---- SUPPLIED INFORMATION

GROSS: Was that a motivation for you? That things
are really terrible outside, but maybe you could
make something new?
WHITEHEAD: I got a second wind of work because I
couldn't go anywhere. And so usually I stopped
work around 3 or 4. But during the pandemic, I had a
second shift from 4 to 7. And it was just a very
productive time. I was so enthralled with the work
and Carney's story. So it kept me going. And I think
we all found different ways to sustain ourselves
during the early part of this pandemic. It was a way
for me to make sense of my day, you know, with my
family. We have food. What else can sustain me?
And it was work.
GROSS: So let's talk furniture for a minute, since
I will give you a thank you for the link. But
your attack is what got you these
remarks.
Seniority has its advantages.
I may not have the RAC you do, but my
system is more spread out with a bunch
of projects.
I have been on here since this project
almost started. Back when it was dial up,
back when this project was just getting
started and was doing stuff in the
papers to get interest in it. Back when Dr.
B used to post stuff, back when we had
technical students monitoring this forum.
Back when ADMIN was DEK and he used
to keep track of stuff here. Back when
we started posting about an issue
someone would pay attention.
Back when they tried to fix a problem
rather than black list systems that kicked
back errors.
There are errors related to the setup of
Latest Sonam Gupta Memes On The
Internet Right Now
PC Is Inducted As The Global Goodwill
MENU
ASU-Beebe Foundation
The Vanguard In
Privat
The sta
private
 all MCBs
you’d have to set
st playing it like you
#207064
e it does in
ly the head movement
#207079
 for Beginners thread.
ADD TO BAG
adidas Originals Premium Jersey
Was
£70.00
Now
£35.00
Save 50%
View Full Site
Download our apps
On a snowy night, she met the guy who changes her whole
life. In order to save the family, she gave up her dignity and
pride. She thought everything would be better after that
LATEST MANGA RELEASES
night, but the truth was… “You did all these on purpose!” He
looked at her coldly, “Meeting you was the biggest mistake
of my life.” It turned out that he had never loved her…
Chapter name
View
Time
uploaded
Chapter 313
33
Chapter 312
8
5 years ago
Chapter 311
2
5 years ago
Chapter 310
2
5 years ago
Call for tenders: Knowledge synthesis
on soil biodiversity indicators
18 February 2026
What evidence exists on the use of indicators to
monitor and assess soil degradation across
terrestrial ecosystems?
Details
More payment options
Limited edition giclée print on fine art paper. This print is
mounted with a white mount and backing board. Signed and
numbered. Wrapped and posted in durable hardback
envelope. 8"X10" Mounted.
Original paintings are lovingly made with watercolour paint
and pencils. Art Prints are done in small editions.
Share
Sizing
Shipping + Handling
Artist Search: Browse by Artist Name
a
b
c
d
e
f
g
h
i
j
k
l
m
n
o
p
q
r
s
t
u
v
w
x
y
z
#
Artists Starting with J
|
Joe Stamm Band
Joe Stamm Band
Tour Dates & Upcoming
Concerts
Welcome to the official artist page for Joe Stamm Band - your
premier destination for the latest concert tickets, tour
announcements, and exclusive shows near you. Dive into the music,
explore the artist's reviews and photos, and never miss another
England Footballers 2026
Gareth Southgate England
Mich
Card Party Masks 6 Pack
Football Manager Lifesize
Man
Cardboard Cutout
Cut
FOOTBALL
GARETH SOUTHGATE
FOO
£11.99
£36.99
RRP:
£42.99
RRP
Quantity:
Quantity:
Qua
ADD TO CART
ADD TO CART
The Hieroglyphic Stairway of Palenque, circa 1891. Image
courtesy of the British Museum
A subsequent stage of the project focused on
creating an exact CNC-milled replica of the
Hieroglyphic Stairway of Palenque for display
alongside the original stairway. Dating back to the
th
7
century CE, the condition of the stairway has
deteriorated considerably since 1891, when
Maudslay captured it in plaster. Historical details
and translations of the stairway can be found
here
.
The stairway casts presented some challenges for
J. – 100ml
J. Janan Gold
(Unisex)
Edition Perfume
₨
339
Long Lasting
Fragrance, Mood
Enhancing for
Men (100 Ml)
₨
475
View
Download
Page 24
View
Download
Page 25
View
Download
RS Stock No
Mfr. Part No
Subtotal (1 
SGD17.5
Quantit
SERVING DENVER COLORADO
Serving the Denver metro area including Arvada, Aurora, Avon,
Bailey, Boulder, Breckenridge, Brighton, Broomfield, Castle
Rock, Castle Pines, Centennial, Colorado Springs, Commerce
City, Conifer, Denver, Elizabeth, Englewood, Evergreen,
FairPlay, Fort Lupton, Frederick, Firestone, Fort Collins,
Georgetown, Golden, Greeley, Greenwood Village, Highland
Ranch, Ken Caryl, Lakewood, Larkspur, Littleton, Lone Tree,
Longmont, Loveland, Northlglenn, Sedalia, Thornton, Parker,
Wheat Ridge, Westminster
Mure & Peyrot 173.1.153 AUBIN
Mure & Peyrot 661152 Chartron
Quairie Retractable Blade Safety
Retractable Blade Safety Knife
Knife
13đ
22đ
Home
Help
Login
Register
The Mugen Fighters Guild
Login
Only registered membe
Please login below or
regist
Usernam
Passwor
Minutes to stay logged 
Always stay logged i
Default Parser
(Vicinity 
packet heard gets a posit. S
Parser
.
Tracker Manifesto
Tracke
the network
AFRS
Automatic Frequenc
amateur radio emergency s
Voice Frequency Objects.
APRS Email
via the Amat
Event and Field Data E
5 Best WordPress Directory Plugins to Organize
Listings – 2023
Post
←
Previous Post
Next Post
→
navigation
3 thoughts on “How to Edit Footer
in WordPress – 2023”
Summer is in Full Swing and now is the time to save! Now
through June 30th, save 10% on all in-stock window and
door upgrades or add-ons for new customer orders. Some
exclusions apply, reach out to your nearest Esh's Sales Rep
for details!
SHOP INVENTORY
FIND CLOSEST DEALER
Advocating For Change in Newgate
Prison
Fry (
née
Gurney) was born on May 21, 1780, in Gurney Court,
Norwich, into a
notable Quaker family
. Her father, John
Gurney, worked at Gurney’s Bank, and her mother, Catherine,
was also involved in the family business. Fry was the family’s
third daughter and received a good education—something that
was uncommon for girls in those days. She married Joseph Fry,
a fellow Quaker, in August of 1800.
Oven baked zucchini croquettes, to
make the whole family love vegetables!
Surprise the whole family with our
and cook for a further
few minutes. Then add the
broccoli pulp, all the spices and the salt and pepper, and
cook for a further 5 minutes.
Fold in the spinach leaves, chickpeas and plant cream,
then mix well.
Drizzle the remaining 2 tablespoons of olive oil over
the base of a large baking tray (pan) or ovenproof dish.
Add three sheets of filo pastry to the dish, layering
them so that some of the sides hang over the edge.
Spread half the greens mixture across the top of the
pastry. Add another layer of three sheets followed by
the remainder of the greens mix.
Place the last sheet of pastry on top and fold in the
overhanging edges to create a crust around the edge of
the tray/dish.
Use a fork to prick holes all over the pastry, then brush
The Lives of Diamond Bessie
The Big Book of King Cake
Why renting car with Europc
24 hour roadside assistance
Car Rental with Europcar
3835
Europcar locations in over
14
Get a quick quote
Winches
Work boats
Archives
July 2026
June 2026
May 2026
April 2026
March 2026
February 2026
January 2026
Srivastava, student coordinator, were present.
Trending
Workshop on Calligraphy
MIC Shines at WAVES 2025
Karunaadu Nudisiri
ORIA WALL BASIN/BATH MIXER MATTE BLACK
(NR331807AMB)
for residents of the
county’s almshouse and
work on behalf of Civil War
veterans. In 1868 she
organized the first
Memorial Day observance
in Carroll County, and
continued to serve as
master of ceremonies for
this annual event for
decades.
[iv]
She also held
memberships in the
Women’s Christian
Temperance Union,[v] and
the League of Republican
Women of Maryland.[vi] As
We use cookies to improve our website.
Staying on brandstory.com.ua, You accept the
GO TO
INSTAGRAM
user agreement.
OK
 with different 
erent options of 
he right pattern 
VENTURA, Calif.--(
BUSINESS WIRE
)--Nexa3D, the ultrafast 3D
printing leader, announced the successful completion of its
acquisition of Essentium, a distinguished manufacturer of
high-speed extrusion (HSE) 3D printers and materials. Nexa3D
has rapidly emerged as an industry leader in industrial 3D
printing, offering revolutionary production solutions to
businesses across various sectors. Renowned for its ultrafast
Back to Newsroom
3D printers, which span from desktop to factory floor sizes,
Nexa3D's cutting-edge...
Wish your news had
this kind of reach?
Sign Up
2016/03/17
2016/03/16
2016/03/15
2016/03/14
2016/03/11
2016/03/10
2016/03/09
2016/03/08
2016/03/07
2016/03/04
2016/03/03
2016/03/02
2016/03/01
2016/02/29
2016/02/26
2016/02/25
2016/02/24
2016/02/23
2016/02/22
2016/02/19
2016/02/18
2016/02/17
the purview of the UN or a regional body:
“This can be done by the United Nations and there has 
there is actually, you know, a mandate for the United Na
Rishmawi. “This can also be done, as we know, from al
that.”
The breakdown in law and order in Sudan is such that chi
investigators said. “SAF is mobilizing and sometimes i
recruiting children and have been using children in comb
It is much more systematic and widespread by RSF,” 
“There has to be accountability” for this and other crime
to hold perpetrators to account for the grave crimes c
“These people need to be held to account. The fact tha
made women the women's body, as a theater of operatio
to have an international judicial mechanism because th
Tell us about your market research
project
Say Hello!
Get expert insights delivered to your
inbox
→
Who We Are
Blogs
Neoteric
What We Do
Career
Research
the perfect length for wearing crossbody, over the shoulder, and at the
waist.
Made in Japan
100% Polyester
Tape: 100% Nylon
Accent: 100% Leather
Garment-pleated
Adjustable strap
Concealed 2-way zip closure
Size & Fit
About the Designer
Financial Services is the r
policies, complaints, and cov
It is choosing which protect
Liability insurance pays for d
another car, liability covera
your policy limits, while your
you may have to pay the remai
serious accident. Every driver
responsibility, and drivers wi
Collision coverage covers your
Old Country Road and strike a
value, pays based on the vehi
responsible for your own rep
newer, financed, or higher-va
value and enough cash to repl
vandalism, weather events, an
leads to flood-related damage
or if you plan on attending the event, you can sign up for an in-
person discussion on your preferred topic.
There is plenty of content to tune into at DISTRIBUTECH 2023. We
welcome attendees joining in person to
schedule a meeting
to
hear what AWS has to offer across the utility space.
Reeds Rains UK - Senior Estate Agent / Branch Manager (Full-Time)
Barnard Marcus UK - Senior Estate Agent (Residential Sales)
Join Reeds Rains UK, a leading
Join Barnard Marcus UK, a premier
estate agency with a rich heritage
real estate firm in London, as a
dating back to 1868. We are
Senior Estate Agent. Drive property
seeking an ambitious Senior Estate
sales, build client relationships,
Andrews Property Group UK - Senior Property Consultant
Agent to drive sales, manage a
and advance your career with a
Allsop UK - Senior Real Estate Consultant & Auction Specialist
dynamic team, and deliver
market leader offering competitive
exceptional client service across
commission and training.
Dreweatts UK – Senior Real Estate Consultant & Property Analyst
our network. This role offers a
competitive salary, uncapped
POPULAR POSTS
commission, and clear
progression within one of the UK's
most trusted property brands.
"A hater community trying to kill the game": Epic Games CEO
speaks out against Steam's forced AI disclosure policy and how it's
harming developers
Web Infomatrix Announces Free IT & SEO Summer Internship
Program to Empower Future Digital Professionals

--------

DIRECTIVE ▸ Write out the lines of the entries, word for word, from the first through the one containing "couldn't go anywhere.", and stop at that line.

TASK ANSWER ▸
GROSS: Was that a motivation for you? That things
are really terrible outside, but maybe you could
make something new?
WHITEHEAD: I got a second wind of work because I
couldn't go anywhere. And so usually I stopped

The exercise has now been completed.